Extract from Episode 9 A Season in the Country: Across the Wheatbelt by Peter Clark published on the Footy Almanac website.
Match of the day: North Wagga v Henty
Saturday 14th June 1975
At McPherson Oval, North Wagga
The residents of North Wagga know a thing or two about floods and how to endure the adversity wreaked by the rising waters of the Murrumbidgee River. That they occupy a floodplain is not disputed, but the right to determine their own destiny is something they guard very closely. Despite the best efforts of others to move them away from troubled waters to higher ground elsewhere, they have remained in steadfast resistance. They are a stubborn lot as the sign at the entrance to the village declares: “We shall not be moved”. And for well over 50 years of holding firm, they have not been moved on. Other strategies such as raising their houses above the floodwaters have been tried, but periodically the ‘Bidgee breaks its banks and threaten the levees constructed to hold the river back.

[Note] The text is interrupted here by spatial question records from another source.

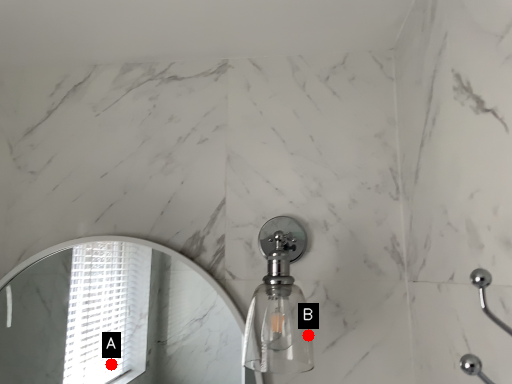
Question: Two points are circled on the image, labeled by A and B beside each circle. Which point is closer to the camera taking this photo?

Choices:
 (A) A is closer
 (B) B is closer

Answer: (B)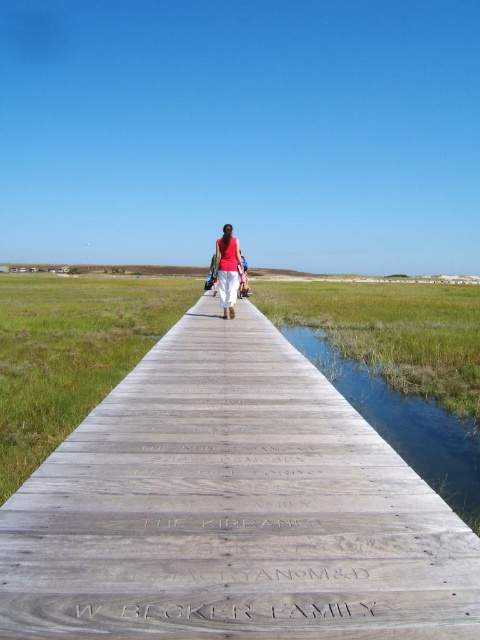
Question: Is green grassy salt marsh at center positioned before matte red shirt at center?

Choices:
 (A) yes
 (B) no

Answer: (A)

Question: Is wooden at center below green grassy salt marsh at center?

Choices:
 (A) yes
 (B) no

Answer: (B)

Question: Which of the following is the farthest from the observer?

Choices:
 (A) (237, 244)
 (B) (60, 506)

Answer: (A)

Question: Which point is farther to the camera?

Choices:
 (A) wooden at center
 (B) green grassy salt marsh at center
 (C) matte red shirt at center

Answer: (C)

Question: Which of these objects is positioned closest to the matte red shirt at center?

Choices:
 (A) green grassy salt marsh at center
 (B) wooden at center

Answer: (A)

Question: Can you confirm if green grassy salt marsh at center is positioned above matte red shirt at center?

Choices:
 (A) no
 (B) yes

Answer: (A)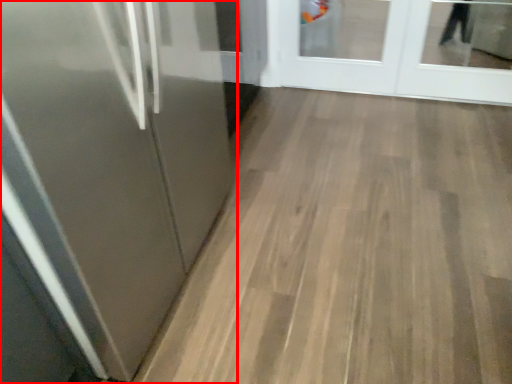
Question: From the image's perspective, where is door (annotated by the red box) located in relation to door in the image?

Choices:
 (A) below
 (B) above

Answer: (A)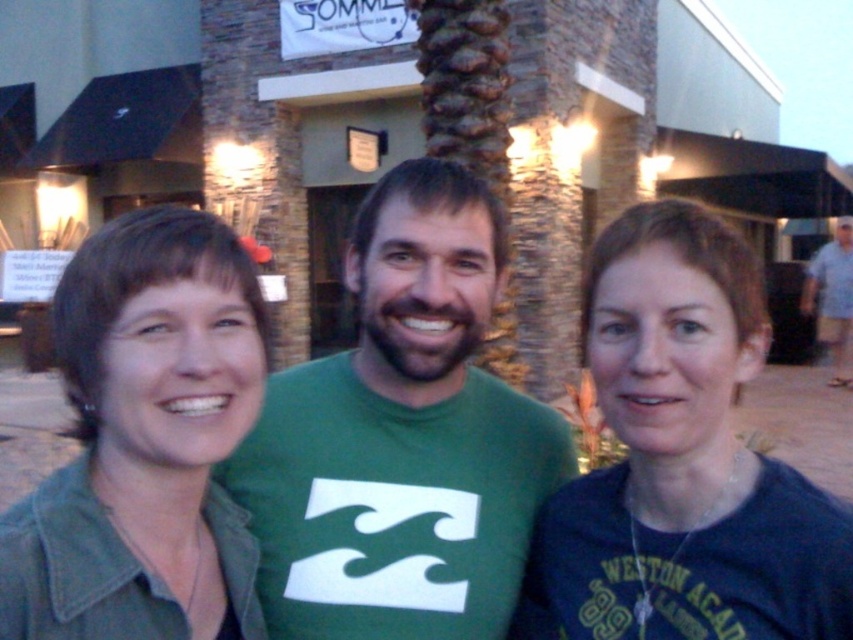
In the scene, there are three people standing in front of a building with a stone facade. The person on the left wears a green shirt over a darker top and has a necklace. The central person is in a bright green T with a wave graphic and has a beard. The rightmost person has short reddish hair. Now, a photographer wants to place a sticker exactly at point (682, 461). Which person should they target to ensure the sticker is placed on the dark blue t shirt at center?

The photographer should target the central person because the dark blue t shirt at center is located at point (682, 461).

You are standing in front of the building with the sign SOMME. There are two points marked in the image. The first point is at coordinate point [183,589] and the second point is at coordinate point [842,221]. Which point is closer to you?

Point [183,589] is closer to the viewer than point [842,221].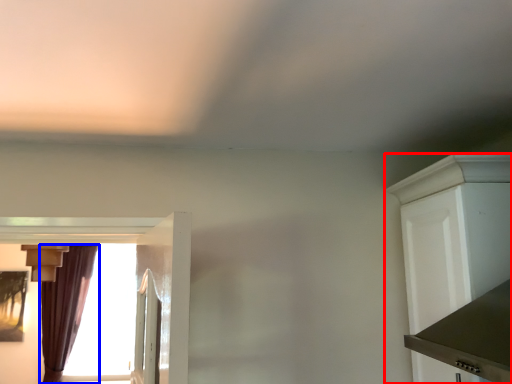
Question: Which of the following is the farthest to the observer, cabinetry (highlighted by a red box) or curtain (highlighted by a blue box)?

Choices:
 (A) cabinetry
 (B) curtain

Answer: (B)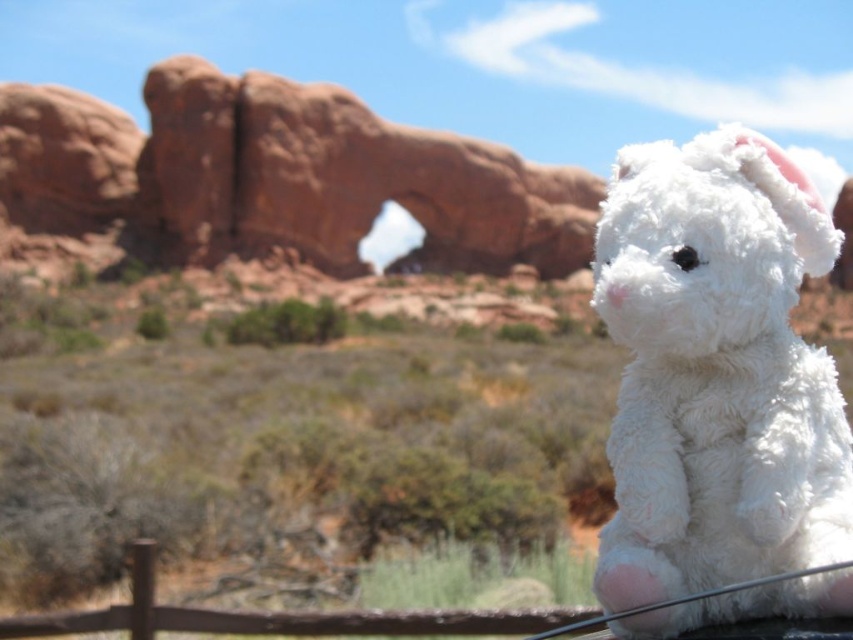
Question: Can you confirm if rustic sandstone arch at center is positioned above brown wooden fence at lower center?

Choices:
 (A) yes
 (B) no

Answer: (A)

Question: Where is rustic sandstone arch at center located in relation to brown wooden fence at lower center in the image?

Choices:
 (A) below
 (B) above

Answer: (B)

Question: Estimate the real-world distances between objects in this image. Which object is closer to the brown wooden fence at lower center?

Choices:
 (A) rustic sandstone arch at center
 (B) white fluffy stuffed animal at right

Answer: (B)

Question: Which point is farther to the camera?

Choices:
 (A) brown wooden fence at lower center
 (B) white fluffy stuffed animal at right
 (C) rustic sandstone arch at center

Answer: (C)

Question: Which point is closer to the camera?

Choices:
 (A) (33, 148)
 (B) (236, 621)
 (C) (668, 419)

Answer: (C)

Question: From the image, what is the correct spatial relationship of white fluffy stuffed animal at right in relation to rustic sandstone arch at center?

Choices:
 (A) right
 (B) left

Answer: (A)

The floods of 1974 at North Wagga were disastrous. Many houses in North Wagga had over two metres of water pouring through them. The levees built after the floods of 1950s were designed to protect the Wagga CBD but not North Wagga properties, with their exclusion becoming a source of discontent and petitioning by residents for a permanent levee. But the “once in a generation” floods of 2012 proved an even greater test of the community’s resilience. The football ground was inundated and the dressing sheds destroyed, but the community rallied and repairs were made in time for the 2103 season.
So, you will sense that a strong, practical and resilient community surrounds McPherson Oval in North Wagga. Many of its folk are ‘battlers’ and that character is proudly reflected in the football club, the North Wagga Saints. North Wagga, under various names (Old Town, Stars, Saints, North Wagga-RAAF) have won eight premierships in their 135 year history.
The club nearly folded in 2007, choosing to go into recess for a year to rebuild its financial and playing stocks. With a talented crop of Under 18’s players the club could see a promising future, a vision that precipitated its move in 2008 from the Farrer League to the strong Riverina League. The realignment suited the Saints because the Riverina League had a strong Under 18’s competition. The club then successfully rebuilt from the grassroots. North Wagga rejoined the Farrer League in 2010, winning their eighth and most recent flag in 2019.
And in good times and bad, the residents and footballers have a choice of watering holes – ‘The Black Swan’ or the ‘Palm and Pawn.’
The Wagga press gave Henty a good chance of unsettling North Wagga, evidencing the Swans recent history of knocking off the previous season’s premiers. Dry ground conditions at MacPherson Oval provided hope for a high scoring match.
Henty made the first three quarters a struggle for the home team but eventually the floodgates opened. Five goals in the last 10 minutes of the final quarter gave North Wagga’s win a much more comfortable appearance on paper than the actual contest. Rover Ken Dash got the Saints going after the last change, while captain coach Alan Hayes showed both his brilliance and his resilience in shrugging off illness and a hamstring injury to lead his side to an impressive 52 point win.
Final scores: North Wagga 17.13 (115) defeated Henty 9.9 (73)
Around the Farrer League grounds
The Rock-Yerong Creek had a percentage-boosting win over Culcairn, winning by 93 points. Wagga enjoyed a comfortable 48 point win over Temora. Mangoplah-Cookardinia United won an evenly balanced contest against Lockhart by 15 points. Holbrook raced out of the blocks with seven first quarter goals before coasting home to a 21 point win over Collingullie.
This episode’s featured player: Alan Hayes (North Wagga)
Queensland state representative Alan Hayes, from QAFL club Mayne, moved to Coolamon (South West District League) in 1969 and left an indelible mark on the history of Australian Football in the Riverina as a star player at three clubs and a successful coach. He was a dual Gammage Medal winner (1969 and 1970). The players he beat to win the league best and fairest award were strong contenders indeed- Ricky Quade and Frank Gumbleton (1969) and Doug Priest (1970). Hayes transferred to North Wagga in 1972 and led the Saints to a drought breaking Farrer League premiership in just his second season as captain coach of the club.
Hayes was a versatile key position player who could hold down the centre half back and centre half forward positions with equal aplomb. He was a spectator’s delight with his trademark long kicking, high marking and balance on the run. ‘Hazy’ was known to set very high standards and take great attention to detail in his preparation, always wanting to perform at his best.
Alan Hayes coached the Farrer League and was the NSW vice captain in 1975. He later coached Turvey Park to the 1977 SWDFL premiership. His brother Jim, also from the Mayne Tigers, coached the Coolamon premiership side in 1970. A third brother, Ken, was attracted to the Riverina football scene where his brothers had established strong reputations. Ken came to Coolamon from the Mayne Tigers in the mid 1970s and later coached the Hoppers.